• _Textauszug_:

---

Europa am Scheideweg
Anika Büssemeier
„Der Austausch im Bereich Bildung und Forschung ist wichtig für die deutsch-französische Freundschaft", so Anne-Marie Descôtes
Wir freuen uns, dass Anne-Marie Descôtes, Frankreichs Botschafterin in Deutschland und DAAD-Alumna, exklusiv mit dem DAAD über die Bedeutung der Europawahl im Mai und die Zukunft des europäischen Hochschulaustauschs spricht.
Exzellenz, Deutschland und Frankreich haben Anfang 2019 den „Vertrag von Aachen“ unterzeichnet. Mit welchen Gedanken haben Sie dieses Ereignis begleitet?
Der Vertrag von Aachen ist ein deutsch-französischer Freundschafts- und Kooperationsvertrag. Er ist als Ergänzung des Élysée-Vertrags aus dem Jahr 1963 zu verstehen, der den Grundstein für die deutsch-französische Aussöhnung legte. Nun ist es notwendig, weiter auf eine Annäherung hinzuarbeiten.

---

• _Daten zur Prüfung_:
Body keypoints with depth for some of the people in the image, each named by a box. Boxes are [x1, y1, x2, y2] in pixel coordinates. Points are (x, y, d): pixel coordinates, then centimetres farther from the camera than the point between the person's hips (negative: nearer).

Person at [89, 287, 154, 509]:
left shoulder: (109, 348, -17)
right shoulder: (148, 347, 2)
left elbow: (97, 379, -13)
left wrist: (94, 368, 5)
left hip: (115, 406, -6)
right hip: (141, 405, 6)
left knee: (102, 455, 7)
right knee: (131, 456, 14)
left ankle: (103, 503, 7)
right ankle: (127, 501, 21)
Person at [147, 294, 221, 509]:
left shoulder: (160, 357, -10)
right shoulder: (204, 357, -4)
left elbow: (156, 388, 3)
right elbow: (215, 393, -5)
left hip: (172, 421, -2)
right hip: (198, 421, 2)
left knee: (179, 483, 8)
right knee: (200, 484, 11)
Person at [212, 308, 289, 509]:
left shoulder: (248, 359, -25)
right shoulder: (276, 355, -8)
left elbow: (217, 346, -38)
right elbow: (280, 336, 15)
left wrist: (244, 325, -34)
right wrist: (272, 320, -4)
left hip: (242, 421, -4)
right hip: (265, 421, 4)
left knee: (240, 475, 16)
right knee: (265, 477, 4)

---

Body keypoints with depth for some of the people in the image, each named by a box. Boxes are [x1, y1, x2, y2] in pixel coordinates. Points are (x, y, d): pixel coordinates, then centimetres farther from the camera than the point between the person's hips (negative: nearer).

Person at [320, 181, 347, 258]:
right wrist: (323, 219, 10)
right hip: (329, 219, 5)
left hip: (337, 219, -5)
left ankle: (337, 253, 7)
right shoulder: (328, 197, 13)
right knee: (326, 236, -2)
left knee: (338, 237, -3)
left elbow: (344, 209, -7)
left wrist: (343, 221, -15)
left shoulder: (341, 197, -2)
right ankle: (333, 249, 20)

---

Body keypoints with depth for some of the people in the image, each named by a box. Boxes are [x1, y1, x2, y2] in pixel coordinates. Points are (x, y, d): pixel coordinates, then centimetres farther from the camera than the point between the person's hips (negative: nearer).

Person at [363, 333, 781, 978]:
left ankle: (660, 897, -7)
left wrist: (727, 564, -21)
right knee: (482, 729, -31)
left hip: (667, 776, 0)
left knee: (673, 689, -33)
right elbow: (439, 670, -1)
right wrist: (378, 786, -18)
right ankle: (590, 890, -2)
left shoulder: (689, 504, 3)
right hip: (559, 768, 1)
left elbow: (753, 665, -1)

---

• _Zu beantwortende Fragen_:
(a) Erläutern Sie in ein bis drei Sätzen, als was der Vertrag von Aachen laut dem Interview zu verstehen ist und welche Bedeutung der Élysée-Vertrag dabei hat.
(b) Schreiben Sie bitte den Abschnitt des Interviews von „Exzellenz, Deutschland und“ bis einschließlich „eine Annäherung hinzuarbeiten.“ wortgetreu ab.

• _Lösungen je Aufgabe_:
(a) Der Vertrag von Aachen ist als Ergänzung des Élysée-Vertrags aus dem Jahr 1963 zu verstehen. Der Élysée-Vertrag legte den Grundstein für die deutsch-französische Aussöhnung.

(b)
Exzellenz, Deutschland und Frankreich haben Anfang 2019 den „Vertrag von Aachen“ unterzeichnet. Mit welchen Gedanken haben Sie dieses Ereignis begleitet?
Der Vertrag von Aachen ist ein deutsch-französischer Freundschafts- und Kooperationsvertrag. Er ist als Ergänzung des Élysée-Vertrags aus dem Jahr 1963 zu verstehen, der den Grundstein für die deutsch-französische Aussöhnung legte. Nun ist es notwendig, weiter auf eine Annäherung hinzuarbeiten.